In the listing below, pick out lines with "office".
BEGIN Data section
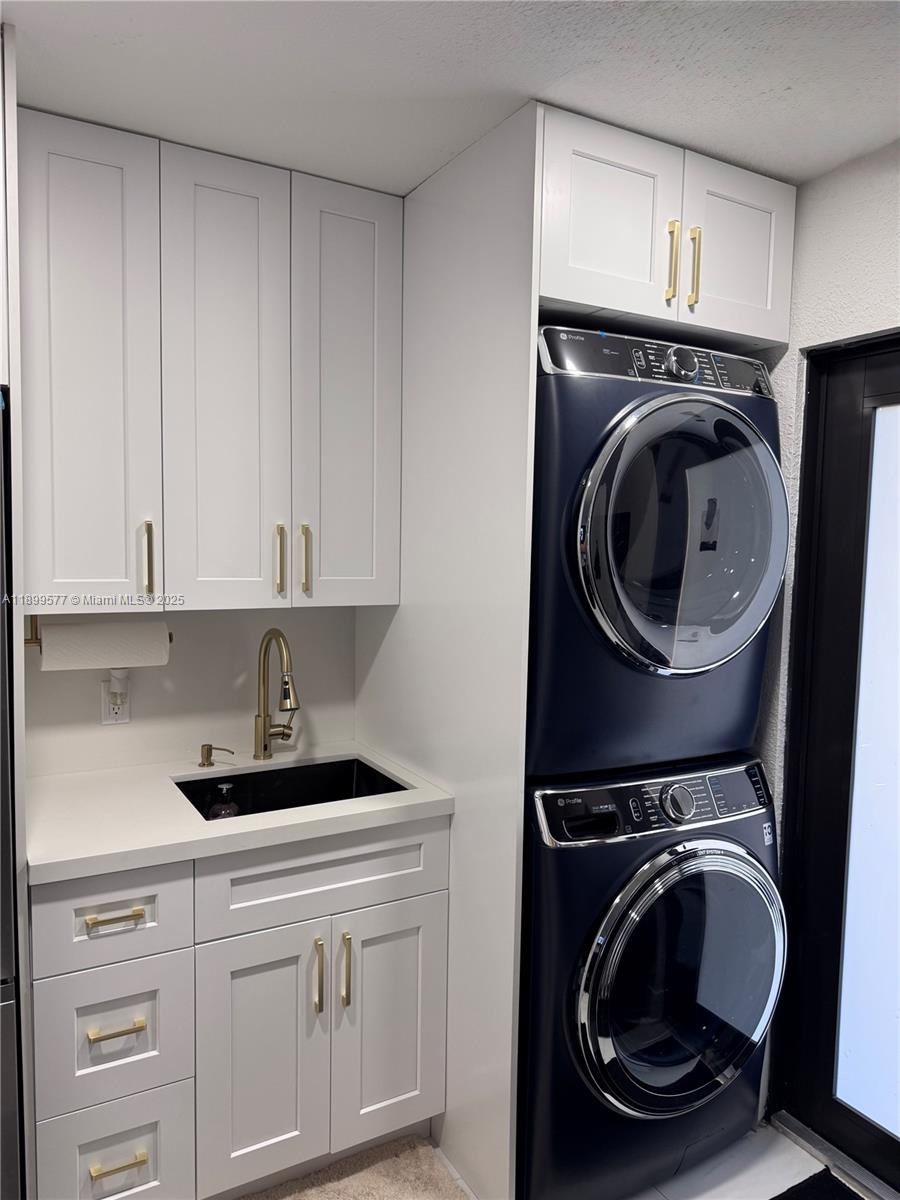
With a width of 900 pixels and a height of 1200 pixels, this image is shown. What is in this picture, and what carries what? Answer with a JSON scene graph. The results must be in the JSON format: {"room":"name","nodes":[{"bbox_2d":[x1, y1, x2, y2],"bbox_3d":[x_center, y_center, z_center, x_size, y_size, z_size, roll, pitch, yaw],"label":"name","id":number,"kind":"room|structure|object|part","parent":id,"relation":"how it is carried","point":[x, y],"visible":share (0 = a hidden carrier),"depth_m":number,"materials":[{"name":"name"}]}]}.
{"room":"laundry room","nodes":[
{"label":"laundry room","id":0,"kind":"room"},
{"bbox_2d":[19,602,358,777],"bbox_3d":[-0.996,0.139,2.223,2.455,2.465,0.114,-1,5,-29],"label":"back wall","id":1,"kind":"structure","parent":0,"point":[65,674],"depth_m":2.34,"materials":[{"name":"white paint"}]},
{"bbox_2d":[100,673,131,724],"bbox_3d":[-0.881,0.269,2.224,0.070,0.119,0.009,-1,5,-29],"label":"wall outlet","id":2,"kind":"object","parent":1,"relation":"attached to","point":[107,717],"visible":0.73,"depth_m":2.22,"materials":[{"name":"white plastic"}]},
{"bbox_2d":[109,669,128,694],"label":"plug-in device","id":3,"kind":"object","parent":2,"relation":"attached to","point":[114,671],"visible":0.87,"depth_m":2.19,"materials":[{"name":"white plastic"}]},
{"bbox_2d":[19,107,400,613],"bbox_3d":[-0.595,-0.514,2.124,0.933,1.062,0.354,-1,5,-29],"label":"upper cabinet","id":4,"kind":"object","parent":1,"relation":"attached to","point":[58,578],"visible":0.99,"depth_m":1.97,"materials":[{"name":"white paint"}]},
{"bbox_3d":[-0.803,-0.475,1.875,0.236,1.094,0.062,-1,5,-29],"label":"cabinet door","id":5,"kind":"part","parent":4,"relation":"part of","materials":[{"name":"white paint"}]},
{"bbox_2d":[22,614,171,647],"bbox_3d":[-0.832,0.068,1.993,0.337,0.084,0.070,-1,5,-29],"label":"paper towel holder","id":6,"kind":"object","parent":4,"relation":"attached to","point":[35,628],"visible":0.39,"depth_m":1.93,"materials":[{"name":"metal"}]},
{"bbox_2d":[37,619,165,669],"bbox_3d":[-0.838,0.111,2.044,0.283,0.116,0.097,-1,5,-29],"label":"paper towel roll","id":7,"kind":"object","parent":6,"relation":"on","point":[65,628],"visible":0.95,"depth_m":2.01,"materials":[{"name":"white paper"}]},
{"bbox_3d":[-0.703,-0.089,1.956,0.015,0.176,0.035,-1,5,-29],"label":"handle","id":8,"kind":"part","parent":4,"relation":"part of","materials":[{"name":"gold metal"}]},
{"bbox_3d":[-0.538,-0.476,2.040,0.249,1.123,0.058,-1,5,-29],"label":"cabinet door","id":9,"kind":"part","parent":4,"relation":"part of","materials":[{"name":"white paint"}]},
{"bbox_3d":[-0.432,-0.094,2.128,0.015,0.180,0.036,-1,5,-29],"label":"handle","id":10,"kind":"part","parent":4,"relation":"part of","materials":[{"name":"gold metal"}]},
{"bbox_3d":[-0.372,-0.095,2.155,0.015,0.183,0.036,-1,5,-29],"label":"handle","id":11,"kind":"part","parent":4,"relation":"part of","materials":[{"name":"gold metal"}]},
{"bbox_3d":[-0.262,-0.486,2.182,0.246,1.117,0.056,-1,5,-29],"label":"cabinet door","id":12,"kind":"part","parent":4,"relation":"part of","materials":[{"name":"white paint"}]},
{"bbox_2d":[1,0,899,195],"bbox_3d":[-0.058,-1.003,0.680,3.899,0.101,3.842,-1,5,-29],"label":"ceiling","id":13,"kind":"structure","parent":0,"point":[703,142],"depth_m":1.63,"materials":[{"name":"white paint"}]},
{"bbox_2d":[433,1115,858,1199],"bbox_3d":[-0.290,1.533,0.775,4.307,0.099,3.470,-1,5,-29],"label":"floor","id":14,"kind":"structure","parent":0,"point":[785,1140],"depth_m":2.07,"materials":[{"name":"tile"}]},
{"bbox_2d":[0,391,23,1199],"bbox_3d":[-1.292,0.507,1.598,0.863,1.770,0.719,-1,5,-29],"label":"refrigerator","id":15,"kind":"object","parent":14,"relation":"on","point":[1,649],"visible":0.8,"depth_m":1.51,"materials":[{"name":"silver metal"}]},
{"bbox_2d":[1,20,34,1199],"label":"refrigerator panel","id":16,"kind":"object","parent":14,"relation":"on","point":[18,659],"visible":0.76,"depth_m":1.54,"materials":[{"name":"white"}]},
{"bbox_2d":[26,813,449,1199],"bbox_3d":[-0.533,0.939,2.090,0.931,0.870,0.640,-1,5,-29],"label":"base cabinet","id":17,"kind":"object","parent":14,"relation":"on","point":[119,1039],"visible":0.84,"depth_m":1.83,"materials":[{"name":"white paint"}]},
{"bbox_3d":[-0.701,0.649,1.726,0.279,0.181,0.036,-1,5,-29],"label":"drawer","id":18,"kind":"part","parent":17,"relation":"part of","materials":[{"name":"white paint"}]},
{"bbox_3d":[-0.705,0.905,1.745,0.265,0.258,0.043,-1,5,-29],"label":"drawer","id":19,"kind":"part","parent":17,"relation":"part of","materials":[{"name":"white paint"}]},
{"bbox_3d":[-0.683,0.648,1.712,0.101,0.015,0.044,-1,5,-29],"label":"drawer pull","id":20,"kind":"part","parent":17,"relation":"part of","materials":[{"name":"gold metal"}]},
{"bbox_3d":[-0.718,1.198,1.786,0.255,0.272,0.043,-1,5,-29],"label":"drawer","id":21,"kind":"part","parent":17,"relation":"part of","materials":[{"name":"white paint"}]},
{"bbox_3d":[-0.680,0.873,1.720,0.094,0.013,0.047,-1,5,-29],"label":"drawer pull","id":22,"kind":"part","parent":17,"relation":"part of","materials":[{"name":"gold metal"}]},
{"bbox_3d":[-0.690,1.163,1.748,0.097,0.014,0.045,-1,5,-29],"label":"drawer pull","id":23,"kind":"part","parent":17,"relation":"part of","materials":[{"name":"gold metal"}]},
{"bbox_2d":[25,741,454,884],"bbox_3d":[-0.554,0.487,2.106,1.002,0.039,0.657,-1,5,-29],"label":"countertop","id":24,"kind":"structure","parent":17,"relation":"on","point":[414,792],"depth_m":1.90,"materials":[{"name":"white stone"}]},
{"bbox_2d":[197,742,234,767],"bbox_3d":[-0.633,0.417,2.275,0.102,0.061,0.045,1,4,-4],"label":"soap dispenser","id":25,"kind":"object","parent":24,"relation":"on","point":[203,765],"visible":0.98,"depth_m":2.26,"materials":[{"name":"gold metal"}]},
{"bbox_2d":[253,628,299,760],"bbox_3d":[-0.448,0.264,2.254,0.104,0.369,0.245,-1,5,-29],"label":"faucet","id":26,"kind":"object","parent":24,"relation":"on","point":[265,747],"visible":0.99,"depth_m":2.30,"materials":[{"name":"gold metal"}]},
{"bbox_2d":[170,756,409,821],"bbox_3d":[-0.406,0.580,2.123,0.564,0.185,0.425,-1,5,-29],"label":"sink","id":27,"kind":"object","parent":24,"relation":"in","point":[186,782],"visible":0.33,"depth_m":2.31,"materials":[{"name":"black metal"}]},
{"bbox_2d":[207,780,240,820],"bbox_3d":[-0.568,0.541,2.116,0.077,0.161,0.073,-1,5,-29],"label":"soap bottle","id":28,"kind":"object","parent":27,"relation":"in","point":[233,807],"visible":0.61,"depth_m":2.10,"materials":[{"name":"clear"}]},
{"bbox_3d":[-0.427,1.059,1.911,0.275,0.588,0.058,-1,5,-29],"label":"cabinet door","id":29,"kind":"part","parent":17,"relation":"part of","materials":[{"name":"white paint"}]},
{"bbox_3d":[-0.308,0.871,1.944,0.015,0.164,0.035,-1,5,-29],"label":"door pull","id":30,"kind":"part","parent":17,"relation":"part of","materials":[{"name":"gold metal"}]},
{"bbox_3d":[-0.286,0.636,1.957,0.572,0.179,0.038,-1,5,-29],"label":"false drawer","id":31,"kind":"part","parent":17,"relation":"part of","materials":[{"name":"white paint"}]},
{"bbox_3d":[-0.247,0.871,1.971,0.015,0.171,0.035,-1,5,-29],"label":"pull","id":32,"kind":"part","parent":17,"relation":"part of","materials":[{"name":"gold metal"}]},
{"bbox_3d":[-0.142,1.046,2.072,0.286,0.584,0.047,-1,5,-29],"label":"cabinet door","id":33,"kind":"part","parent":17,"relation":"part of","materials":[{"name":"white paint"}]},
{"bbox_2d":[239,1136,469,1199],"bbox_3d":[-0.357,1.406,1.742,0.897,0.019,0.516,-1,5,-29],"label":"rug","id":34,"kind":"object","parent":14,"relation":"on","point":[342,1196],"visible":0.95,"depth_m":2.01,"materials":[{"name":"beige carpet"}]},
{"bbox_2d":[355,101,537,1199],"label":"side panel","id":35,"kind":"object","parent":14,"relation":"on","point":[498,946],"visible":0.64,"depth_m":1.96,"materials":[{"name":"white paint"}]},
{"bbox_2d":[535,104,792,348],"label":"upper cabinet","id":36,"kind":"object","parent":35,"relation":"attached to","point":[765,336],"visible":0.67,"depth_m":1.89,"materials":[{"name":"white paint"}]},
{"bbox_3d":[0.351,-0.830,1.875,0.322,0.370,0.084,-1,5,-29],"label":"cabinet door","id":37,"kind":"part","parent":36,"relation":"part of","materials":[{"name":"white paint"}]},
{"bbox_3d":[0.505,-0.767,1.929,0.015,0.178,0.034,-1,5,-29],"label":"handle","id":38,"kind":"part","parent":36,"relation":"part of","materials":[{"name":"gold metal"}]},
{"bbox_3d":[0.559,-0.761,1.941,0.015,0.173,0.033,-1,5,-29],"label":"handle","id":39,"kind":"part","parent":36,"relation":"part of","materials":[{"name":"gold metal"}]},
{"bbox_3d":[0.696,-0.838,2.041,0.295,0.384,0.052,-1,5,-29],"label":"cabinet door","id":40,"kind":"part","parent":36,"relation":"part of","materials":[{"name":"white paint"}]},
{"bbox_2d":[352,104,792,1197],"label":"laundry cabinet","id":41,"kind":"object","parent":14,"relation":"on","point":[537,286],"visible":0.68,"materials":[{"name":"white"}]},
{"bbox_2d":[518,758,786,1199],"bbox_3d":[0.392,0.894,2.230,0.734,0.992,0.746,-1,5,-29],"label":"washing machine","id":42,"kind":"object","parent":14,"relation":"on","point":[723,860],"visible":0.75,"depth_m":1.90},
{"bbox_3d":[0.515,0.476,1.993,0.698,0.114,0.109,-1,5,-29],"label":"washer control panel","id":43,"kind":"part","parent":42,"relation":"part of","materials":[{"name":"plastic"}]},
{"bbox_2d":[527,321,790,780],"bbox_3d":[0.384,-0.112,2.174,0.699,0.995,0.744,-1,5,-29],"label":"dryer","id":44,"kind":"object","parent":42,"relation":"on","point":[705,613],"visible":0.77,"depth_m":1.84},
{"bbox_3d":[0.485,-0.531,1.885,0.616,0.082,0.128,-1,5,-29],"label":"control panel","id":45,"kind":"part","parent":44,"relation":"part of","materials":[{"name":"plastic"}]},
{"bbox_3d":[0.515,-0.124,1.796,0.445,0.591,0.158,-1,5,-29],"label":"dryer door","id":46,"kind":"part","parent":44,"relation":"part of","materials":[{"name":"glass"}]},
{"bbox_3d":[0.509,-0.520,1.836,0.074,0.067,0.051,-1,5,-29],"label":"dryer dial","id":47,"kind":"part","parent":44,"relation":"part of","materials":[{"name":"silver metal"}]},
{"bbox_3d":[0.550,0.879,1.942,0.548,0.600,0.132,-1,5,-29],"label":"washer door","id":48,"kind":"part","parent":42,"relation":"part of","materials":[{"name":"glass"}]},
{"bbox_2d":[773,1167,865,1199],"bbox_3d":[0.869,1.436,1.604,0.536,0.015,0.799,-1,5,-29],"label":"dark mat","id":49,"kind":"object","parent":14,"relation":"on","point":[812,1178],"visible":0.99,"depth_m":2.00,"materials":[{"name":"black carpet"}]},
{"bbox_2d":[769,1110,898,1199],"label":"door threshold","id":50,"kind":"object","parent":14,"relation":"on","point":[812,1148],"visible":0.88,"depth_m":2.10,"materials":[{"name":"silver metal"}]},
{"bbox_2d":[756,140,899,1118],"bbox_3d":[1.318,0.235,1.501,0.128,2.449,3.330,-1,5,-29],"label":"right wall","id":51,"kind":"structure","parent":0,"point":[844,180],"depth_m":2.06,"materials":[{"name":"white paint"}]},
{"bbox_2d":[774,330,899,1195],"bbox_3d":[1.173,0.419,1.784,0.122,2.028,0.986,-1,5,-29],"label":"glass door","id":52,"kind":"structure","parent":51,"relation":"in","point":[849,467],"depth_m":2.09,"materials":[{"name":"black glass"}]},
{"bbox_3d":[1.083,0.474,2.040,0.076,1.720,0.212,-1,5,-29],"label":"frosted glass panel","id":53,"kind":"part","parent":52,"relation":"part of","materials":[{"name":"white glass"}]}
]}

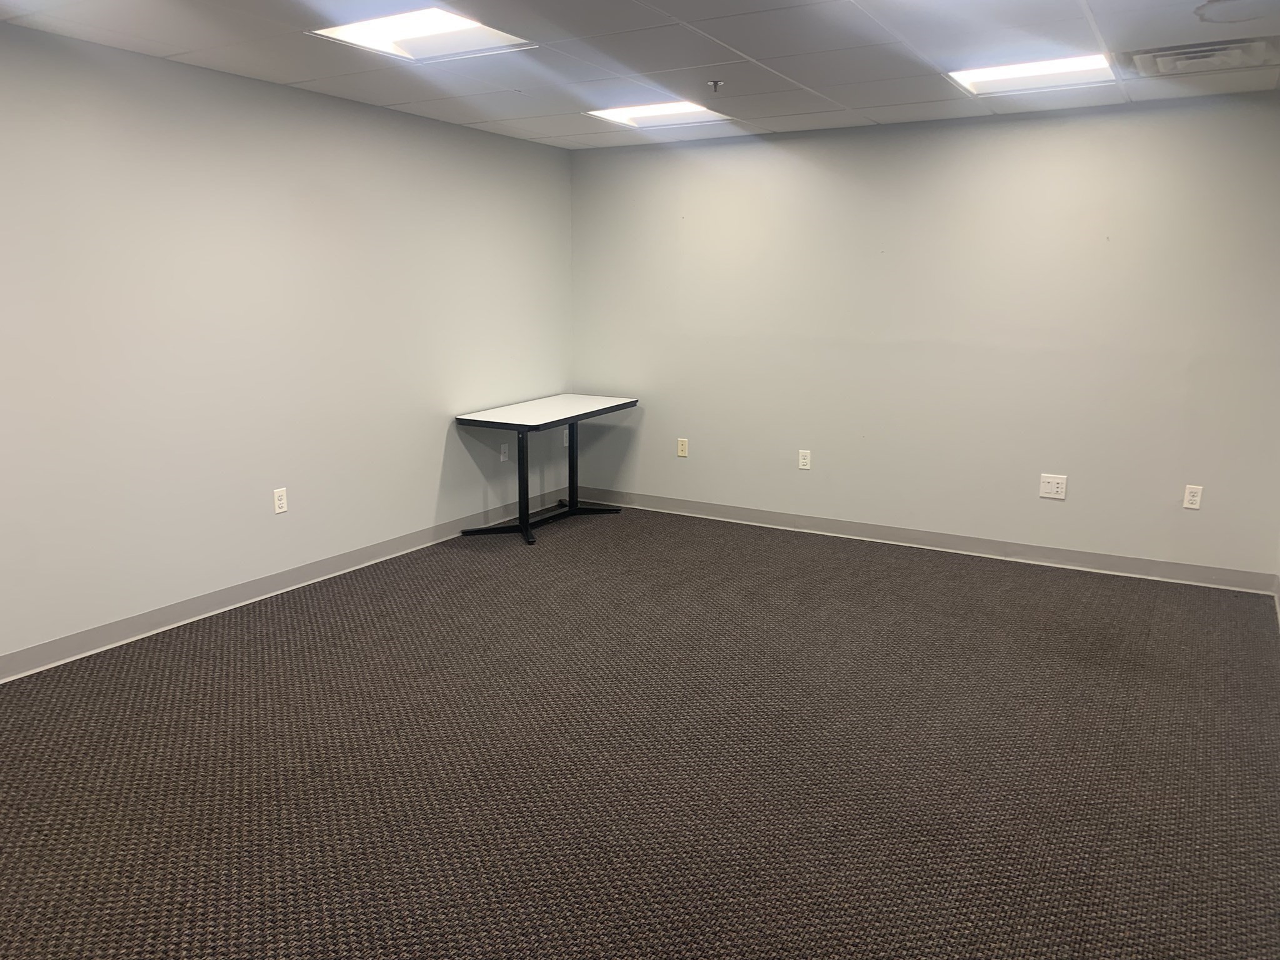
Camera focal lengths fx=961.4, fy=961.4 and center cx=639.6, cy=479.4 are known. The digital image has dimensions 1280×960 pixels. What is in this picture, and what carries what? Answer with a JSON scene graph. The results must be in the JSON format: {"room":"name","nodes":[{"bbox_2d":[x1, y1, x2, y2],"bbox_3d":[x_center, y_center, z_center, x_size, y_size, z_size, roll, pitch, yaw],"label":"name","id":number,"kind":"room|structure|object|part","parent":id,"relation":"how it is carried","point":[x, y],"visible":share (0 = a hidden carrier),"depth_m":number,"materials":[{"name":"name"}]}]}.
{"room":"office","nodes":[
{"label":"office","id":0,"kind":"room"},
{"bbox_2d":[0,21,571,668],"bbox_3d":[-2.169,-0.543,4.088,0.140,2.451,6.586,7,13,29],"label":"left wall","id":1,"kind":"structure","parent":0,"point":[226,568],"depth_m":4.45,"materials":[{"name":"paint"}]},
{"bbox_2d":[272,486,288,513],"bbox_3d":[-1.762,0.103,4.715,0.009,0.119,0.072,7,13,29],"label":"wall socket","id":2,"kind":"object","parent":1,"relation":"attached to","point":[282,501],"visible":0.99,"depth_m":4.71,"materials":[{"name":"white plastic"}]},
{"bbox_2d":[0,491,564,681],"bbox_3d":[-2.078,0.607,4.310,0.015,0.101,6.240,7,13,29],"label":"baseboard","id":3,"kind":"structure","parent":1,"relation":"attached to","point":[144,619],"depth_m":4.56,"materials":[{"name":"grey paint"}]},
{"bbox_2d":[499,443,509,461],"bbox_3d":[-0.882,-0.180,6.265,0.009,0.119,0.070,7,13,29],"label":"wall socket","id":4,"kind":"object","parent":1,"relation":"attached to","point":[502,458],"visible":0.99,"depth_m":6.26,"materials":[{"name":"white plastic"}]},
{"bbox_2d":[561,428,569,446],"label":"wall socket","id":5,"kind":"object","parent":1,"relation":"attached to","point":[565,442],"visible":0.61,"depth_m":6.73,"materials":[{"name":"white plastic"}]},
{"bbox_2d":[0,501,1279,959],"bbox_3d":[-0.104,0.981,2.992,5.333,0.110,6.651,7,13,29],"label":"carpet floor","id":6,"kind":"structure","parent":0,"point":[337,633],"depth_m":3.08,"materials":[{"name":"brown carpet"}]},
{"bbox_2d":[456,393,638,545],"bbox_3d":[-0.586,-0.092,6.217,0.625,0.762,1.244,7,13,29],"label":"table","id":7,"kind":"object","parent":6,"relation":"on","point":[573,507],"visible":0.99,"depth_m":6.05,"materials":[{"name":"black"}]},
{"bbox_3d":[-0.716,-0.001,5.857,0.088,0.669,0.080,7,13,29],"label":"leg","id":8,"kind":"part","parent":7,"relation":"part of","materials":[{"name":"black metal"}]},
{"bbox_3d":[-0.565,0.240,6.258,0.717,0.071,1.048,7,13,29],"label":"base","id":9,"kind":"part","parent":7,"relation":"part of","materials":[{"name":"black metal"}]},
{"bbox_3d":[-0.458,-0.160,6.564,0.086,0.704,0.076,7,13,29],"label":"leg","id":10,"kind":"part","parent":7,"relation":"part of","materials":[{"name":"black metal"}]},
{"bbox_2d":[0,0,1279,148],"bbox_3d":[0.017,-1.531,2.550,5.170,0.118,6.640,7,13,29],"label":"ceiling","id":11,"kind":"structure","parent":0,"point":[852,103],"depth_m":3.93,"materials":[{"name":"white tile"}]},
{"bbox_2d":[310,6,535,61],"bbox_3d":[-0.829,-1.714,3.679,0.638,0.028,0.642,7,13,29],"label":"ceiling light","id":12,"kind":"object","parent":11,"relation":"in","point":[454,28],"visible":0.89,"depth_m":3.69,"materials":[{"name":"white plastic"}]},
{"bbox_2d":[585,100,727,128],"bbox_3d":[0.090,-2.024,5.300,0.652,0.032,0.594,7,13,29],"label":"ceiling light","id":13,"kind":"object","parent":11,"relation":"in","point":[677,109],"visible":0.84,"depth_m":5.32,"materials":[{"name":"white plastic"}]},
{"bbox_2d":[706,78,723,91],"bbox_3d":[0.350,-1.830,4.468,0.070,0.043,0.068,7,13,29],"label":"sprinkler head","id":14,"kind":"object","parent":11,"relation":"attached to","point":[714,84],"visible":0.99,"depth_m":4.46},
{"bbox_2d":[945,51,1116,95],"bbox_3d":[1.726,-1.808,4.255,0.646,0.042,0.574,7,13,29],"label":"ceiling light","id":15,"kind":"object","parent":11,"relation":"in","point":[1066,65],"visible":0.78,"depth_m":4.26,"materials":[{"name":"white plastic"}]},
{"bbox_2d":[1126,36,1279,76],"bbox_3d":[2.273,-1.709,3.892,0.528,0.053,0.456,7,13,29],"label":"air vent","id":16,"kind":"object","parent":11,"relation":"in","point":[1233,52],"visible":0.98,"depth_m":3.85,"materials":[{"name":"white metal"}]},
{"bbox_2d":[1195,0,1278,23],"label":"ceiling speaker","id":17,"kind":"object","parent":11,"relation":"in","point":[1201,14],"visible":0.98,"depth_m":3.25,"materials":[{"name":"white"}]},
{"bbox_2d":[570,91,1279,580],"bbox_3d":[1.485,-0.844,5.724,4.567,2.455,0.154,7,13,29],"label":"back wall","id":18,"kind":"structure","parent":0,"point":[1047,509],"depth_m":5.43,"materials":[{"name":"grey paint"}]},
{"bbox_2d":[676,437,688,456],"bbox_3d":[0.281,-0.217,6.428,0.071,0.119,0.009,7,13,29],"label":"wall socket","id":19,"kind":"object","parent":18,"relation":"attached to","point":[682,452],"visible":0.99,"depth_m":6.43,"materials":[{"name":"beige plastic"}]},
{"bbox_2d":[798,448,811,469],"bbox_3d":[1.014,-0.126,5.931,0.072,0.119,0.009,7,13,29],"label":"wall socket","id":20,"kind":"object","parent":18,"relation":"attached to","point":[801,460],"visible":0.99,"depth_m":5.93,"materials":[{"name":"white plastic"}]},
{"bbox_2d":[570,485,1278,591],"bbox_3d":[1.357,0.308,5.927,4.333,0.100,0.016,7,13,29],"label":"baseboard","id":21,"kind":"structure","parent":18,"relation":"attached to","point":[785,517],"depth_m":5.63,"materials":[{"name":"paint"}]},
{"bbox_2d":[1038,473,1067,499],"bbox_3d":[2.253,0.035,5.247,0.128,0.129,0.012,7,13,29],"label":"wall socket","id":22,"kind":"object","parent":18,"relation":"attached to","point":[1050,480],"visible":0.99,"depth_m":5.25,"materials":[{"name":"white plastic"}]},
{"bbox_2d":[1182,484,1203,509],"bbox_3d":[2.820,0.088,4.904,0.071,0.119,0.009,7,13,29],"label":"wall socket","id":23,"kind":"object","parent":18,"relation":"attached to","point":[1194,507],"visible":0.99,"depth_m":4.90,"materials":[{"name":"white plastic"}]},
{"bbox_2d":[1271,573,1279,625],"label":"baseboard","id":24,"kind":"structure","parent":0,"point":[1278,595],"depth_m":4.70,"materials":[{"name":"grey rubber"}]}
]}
END Data section
Written response:
{"room":"office","nodes":[
{"label":"office","id":0,"kind":"room"},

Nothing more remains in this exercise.